> [READING PASSAGE]
—————

Literature DB >> 21300762

Phase I trial of hedgehog pathway inhibitor vismodegib (GDC-0449) in patients with refractory, locally advanced or metastatic solid tumors.

Patricia M LoRusso1, Charles M Rudin, Josina C Reddy, Raoul Tibes, Glen J Weiss, Mitesh J Borad, Christine L Hann, Julie R Brahmer, Ilsung Chang, Walter C Darbonne, Richard A Graham, Kenn L Zerivitz, Jennifer A Low, Daniel D Von Hoff.   

Abstract

PURPOSE: The hedgehog (Hh) signaling pathway, a key regulator of cell growth and differentiation during development is implicated in pathogenesis of certain cancers. Vismodegib (GDC-0449) is a small-molecule inhibitor of smoothened, a key component of Hh signaling. This phase I trial assessed GDC-0449 treatment in patients with solid tumors refractory to current therapies or for which no standard therapy existed. EXPERIMENTAL
DESIGN: Sixty-eight patients received GDC-0449 at 150 mg/d (n = 41), 270 mg/d (n = 23), or 540 mg/d (n = 4). Adverse events, tumor responses, pharmacokinetics, and pharmacodynamic down-modulation of GLI1 expression in noninvolved skin were assessed.

—————

> [DATA SECTION]
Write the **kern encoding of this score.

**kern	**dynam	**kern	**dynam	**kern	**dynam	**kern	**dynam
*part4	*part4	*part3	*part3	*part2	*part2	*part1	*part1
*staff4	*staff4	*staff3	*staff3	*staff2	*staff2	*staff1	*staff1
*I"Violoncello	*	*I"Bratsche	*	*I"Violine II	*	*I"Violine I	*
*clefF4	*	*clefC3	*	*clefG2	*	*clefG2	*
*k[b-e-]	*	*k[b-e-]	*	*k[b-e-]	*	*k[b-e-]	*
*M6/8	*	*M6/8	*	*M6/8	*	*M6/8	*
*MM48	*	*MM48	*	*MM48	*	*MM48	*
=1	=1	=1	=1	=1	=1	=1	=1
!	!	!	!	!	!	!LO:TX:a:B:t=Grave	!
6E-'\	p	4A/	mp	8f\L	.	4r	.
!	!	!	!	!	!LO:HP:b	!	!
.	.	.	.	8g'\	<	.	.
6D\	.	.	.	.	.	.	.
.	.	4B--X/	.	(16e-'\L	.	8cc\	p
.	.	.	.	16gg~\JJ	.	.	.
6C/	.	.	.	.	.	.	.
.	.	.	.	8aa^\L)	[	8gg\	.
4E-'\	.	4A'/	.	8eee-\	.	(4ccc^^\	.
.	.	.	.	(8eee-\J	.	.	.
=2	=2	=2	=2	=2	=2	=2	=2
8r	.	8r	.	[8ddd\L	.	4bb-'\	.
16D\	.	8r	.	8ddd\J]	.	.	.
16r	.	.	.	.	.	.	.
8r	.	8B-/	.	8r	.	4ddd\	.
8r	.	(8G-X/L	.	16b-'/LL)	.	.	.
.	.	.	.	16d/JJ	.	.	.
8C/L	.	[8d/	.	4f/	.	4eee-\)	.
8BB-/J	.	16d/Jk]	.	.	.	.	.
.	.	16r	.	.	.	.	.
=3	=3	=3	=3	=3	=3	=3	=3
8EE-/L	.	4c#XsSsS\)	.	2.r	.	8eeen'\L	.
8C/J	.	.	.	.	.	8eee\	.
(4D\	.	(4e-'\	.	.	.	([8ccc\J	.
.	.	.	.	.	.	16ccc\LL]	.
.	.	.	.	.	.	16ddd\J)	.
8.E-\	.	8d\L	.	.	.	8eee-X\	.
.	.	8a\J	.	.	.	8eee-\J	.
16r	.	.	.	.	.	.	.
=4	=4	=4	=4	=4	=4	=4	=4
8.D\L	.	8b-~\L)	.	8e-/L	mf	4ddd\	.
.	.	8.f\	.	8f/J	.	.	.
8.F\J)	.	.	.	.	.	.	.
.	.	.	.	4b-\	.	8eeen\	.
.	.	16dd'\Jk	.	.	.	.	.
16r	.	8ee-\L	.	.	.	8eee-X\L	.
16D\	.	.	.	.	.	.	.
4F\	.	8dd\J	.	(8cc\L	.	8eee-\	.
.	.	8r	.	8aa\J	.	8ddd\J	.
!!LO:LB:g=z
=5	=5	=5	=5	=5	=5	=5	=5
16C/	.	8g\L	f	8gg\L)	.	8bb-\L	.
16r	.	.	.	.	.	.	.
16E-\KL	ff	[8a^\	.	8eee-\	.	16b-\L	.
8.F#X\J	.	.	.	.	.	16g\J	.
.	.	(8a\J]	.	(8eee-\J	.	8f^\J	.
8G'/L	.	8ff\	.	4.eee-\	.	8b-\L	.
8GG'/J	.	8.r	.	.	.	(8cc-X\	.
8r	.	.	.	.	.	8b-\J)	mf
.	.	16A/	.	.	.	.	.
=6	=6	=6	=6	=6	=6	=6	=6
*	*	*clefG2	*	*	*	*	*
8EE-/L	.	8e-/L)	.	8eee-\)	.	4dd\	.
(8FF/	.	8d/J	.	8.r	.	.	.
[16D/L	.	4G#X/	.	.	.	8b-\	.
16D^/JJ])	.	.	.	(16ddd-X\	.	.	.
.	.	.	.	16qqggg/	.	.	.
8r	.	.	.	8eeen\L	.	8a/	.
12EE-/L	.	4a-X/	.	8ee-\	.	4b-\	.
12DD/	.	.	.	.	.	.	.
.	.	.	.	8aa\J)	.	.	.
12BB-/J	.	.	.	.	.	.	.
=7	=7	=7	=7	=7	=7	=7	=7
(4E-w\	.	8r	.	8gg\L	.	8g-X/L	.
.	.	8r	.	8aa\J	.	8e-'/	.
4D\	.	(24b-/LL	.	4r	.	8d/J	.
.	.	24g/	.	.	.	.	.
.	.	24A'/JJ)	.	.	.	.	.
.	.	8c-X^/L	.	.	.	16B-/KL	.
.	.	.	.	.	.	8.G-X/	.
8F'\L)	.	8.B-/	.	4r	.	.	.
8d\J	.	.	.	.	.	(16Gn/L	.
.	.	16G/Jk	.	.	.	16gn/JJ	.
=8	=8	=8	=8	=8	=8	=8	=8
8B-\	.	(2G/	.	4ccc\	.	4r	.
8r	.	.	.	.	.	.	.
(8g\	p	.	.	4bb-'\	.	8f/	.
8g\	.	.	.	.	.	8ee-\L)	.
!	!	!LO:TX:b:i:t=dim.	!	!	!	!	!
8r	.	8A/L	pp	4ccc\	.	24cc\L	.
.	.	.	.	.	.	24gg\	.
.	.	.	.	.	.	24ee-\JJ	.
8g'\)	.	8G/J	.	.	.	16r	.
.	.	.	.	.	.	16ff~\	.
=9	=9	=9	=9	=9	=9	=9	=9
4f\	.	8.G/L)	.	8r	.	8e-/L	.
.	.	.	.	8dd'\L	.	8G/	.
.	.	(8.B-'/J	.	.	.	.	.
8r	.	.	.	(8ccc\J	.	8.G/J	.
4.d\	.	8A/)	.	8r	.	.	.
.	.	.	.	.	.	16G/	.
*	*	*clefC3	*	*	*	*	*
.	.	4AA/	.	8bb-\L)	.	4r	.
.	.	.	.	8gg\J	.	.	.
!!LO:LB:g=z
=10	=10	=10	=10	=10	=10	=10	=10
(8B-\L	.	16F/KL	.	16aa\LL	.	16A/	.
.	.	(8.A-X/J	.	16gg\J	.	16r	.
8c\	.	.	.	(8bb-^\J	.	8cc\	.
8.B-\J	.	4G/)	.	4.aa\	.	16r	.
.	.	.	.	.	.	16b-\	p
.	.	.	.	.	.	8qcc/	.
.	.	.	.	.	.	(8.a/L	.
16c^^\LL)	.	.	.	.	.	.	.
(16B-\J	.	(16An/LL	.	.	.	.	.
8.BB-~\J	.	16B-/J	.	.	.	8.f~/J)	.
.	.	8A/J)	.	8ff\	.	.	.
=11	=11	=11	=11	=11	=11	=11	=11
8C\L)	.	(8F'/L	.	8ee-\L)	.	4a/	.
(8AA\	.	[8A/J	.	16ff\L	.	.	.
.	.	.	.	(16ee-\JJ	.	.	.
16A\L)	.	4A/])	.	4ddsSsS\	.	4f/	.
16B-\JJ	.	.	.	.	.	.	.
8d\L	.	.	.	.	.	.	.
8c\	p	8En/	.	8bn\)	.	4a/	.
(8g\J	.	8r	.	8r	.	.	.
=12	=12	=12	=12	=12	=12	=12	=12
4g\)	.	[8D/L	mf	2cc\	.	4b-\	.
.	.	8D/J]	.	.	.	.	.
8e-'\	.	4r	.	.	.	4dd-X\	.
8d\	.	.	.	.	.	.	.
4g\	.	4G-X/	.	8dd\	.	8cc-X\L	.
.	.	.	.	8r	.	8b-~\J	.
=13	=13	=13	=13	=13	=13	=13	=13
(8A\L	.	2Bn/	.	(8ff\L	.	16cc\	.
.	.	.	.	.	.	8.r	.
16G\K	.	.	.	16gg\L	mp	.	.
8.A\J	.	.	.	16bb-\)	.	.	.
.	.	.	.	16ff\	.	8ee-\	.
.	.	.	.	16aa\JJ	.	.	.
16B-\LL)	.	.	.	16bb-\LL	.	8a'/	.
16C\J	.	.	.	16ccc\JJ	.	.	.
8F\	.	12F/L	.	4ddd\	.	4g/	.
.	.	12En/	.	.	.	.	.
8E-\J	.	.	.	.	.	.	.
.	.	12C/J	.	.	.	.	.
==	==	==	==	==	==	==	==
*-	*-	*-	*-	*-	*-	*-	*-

—————

> [WORK TO BE COMPLETED] Continue the vismodegib phase I trial abstract above, starting after its last sentence.

> [ANSWER SECTION]
RESULTS: Thirty-three of 68 patients had advanced basal cell carcinoma (BCC), 8 had pancreatic cancer, 1 had medulloblastoma; 17 other types of cancer were also represented. GDC-0449 was generally well-tolerated. Six patients (8.8%) experienced 7 grade 4 events (hyponatremia, fatigue, pyelonephritis, presyncope, resectable pancreatic adenocarcinoma, and paranoia with hyperglycemia), and 27.9% of patients experienced a grade 3 event [most commonly hyponatremia (10.3%), abdominal pain (7.4%), and fatigue (5.9%)]. No maximum tolerated dose was reached. The recommended phase II dose was 150 mg/d, based on achievement of maximal plasma concentration and pharmacodynamic response at this dose. Tumor responses were observed in 20 patients (19 with BCC and 1 unconfirmed response in medulloblastoma), 14 patients had stable disease as best response, and 28 had progressive disease. Evidence of GLI1 down-modulation was observed in noninvolved skin.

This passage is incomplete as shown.